Canada’s political parties are in cahoots.

The Liberals, Conservatives and New Democrats are attempting to grant themselves the right to do what they want with your personal information — without your knowledge or third-party oversight.

The only people raising a stink about it are Canada’s independent, non-partisan senators.

“It received zero attention — nothing to see here — in the House of Commons,” Alberta Sen. Scott Tannas told his colleagues. “If we don’t do something, the public will not become aware of this — and the corresponding dangers.”

At issue is an amendment to the Canada Elections Act tacked onto Bill C-4, the legislation that gives most Canadians an income-tax cut and eliminates the so-called carbon tax. The measure — which received no study from MPs — makes federal political parties subject only to privacy rules that they establish for themselves.

Unlike businesses or government agencies, which must abide by federal privacy laws, there are no minimum standards. The parties are not obligated to ask you for your consent to collect your data or tell you what they’ve collected. They aren’t prevented from selling or trading your information, and they don’t have to give you a right to correct your information, or tell you whether your data has been compromised. They are not limited in any way from using your information as they see fit.

“I’m here to tell you that something is going to go very, very badly wrong if you pass C-4’s current text into law,” Matthew Alexander Hatfield, the executive director of Open Media, warned the Senate’s legal and constitutional affairs committee Thursday, after independent senators fought for the right to study the clause despite push back from Conservative senators and partisan Liberals in the upper chamber.

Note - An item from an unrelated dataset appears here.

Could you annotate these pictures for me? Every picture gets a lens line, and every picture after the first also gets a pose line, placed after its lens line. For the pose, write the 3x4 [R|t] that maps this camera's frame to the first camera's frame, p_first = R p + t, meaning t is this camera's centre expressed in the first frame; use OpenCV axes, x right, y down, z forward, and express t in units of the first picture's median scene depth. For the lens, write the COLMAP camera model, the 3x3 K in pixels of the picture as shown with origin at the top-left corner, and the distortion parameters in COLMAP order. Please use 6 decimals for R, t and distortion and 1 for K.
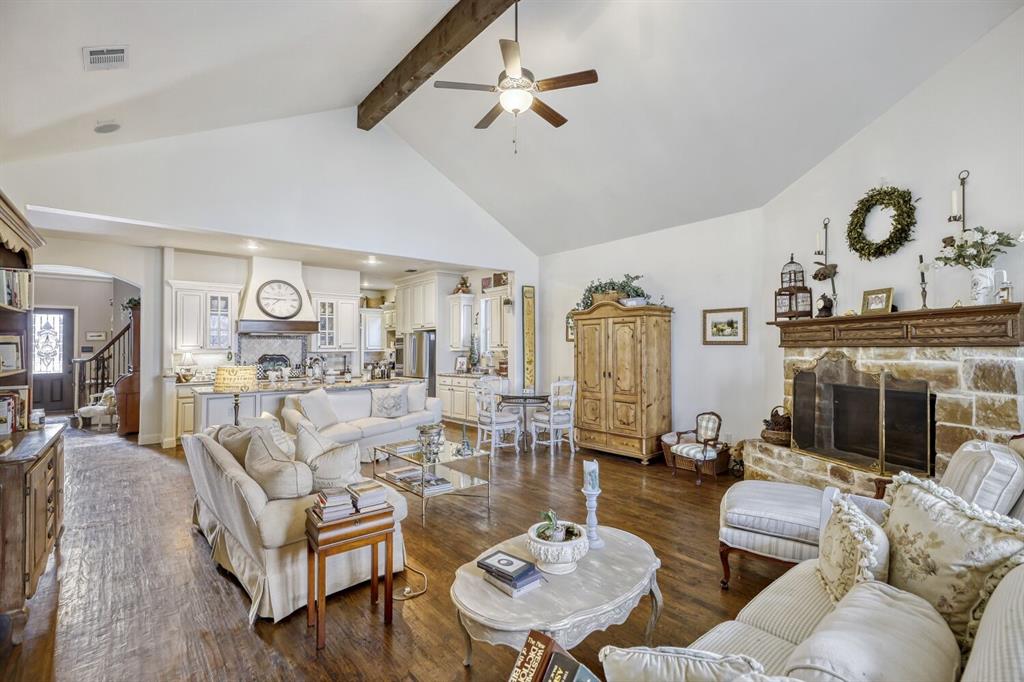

Hatfield said he’d recently met with some of the companies working for federal parties. “I assure you they do not talk about anything as basic as using personal information online or employing cookies,” he said. “They talk about their capacity to geotarget people so tightly, they reach only a handful of people in certain physical offices … They boast about being able to identify not just that someone is likely to vote and who they’ll probably vote for, but to determine whether that person went to a polling booth on election day and voted — and that’s just the start.” 

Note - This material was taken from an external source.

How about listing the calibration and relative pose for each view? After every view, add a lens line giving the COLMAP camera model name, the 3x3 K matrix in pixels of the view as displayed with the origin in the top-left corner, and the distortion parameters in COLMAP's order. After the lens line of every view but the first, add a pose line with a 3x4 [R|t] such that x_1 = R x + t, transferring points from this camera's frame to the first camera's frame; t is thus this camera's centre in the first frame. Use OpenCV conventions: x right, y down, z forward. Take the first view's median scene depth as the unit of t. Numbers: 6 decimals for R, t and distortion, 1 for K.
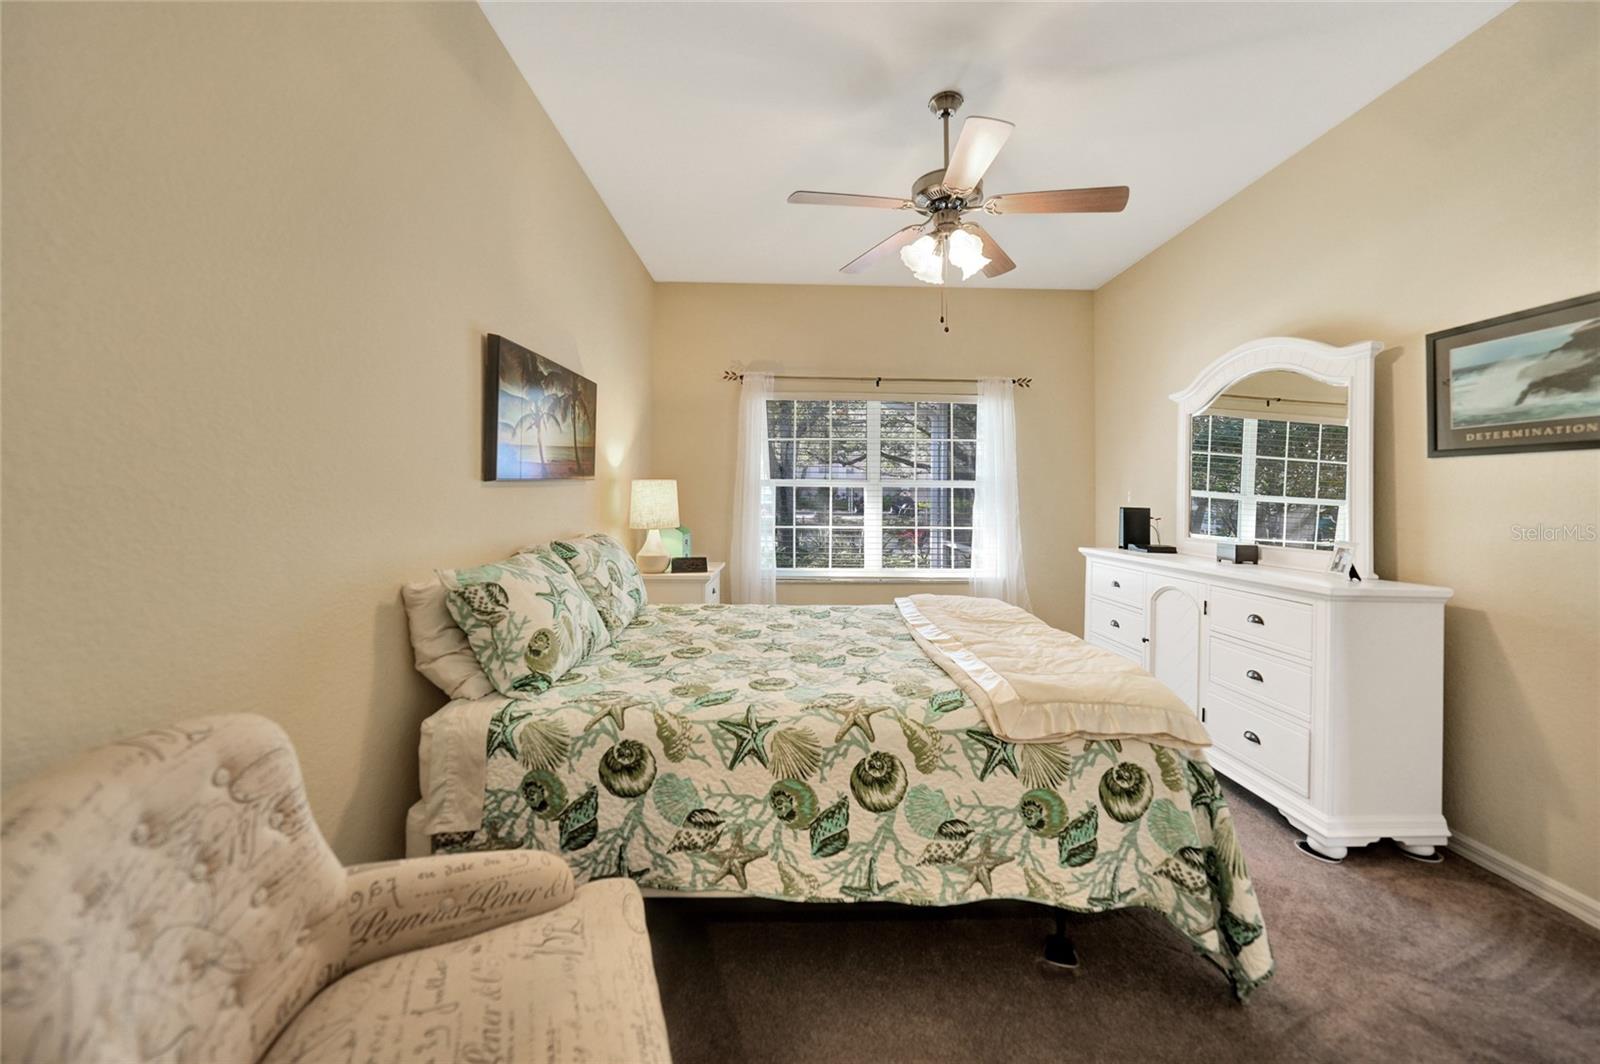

In an era of AI bots that can create extremely convincing arguments and use vast surveillance data markets, Hatfield said, it would soon be possible to target every single voter with individual messages. “We are looking at a bill that will let each individual party set their own rules about how they will use this technology. It doesn’t make any sense,” he said.

Part four of C-4 is also backdated to 2000 to protect political parties from litigation arising from court decisions, like a ruling by the B.C. Supreme Court in 2024 that found federal parties are subject to the province’s privacy law.

The new measure not only protects parties from tougher provincial regimes, it exempts businesses acting on their behalf from provincial and federal privacy rules. It only obliges a political party’s privacy officer to state that the party is complying with its own policy for the protection of personal information — with no framework to allow the commissioner of Elections Canada to compel witnesses or see documents.

Witness after witness told the committee that the measures in C-4 are a significant departure from established Canadian privacy norms and a risk to democracy.

“There are no limits to the type of personal information parties and their agents or volunteers can collect,” said Sara Bannerman, the Canada Research Chair in Communication Policy and Governance at McMaster University.

“Political parties hold information now that is as valuable as the money they raise,” said Jason Woywada, executive director of the B.C. Freedom of Information and Privacy Association. 

This bill, he said, “does not simply modernize electoral rules, it removes guardrails protecting the personal information of Canadians at a time when global experience tells us those guardrails are increasingly important.”

“The question is, is this about serving narrow, specific political actors, or is this about serving Canada and Canadians?” said former BlackBerry CEO Jim Balsillie, the founder of the Centre for Digital Rights.

Representatives of the NDP, Liberals and Conservatives, who worked together on the B.C. court case and co-ordinated their messages Thursday, urged senators to understand their need for one privacy regime rather than 13. But they failed to explain why they needed no minimum rules. 

“Privacy regimes focused on commercial transactions are not fit for purpose when applied to political dialogue,” argued the Conservatives’ counsel, Michael Wilson

The Liberals’ lawyer Alex Levine basically told senators to butt out and acquiesce to the will of the House, because C-4’s part four “offers a rare cross-partisan point of consensus amongst major political parties in Canada.”

But independent senators, often deferential to elected MPs, seem willing to flex their muscle.

On Thursday, the committee voted to recommend to another Senate committee that part four be deleted or separated from C-4, and failing that, that the contentious part be subject to a two-year sunset clause, giving the government time to beef up the privacy regime. 

Alberta Sen. Paul Simons told her peers it was incumbent upon appointed independent senators to exercise their unique responsibility and say, “My dear friends, in the other place, you made a mistake in regulating yourself in this way.” 

“We’re now the chamber of sober first thought on this issue,” said Nova Scotia Sen. Colin Deacon.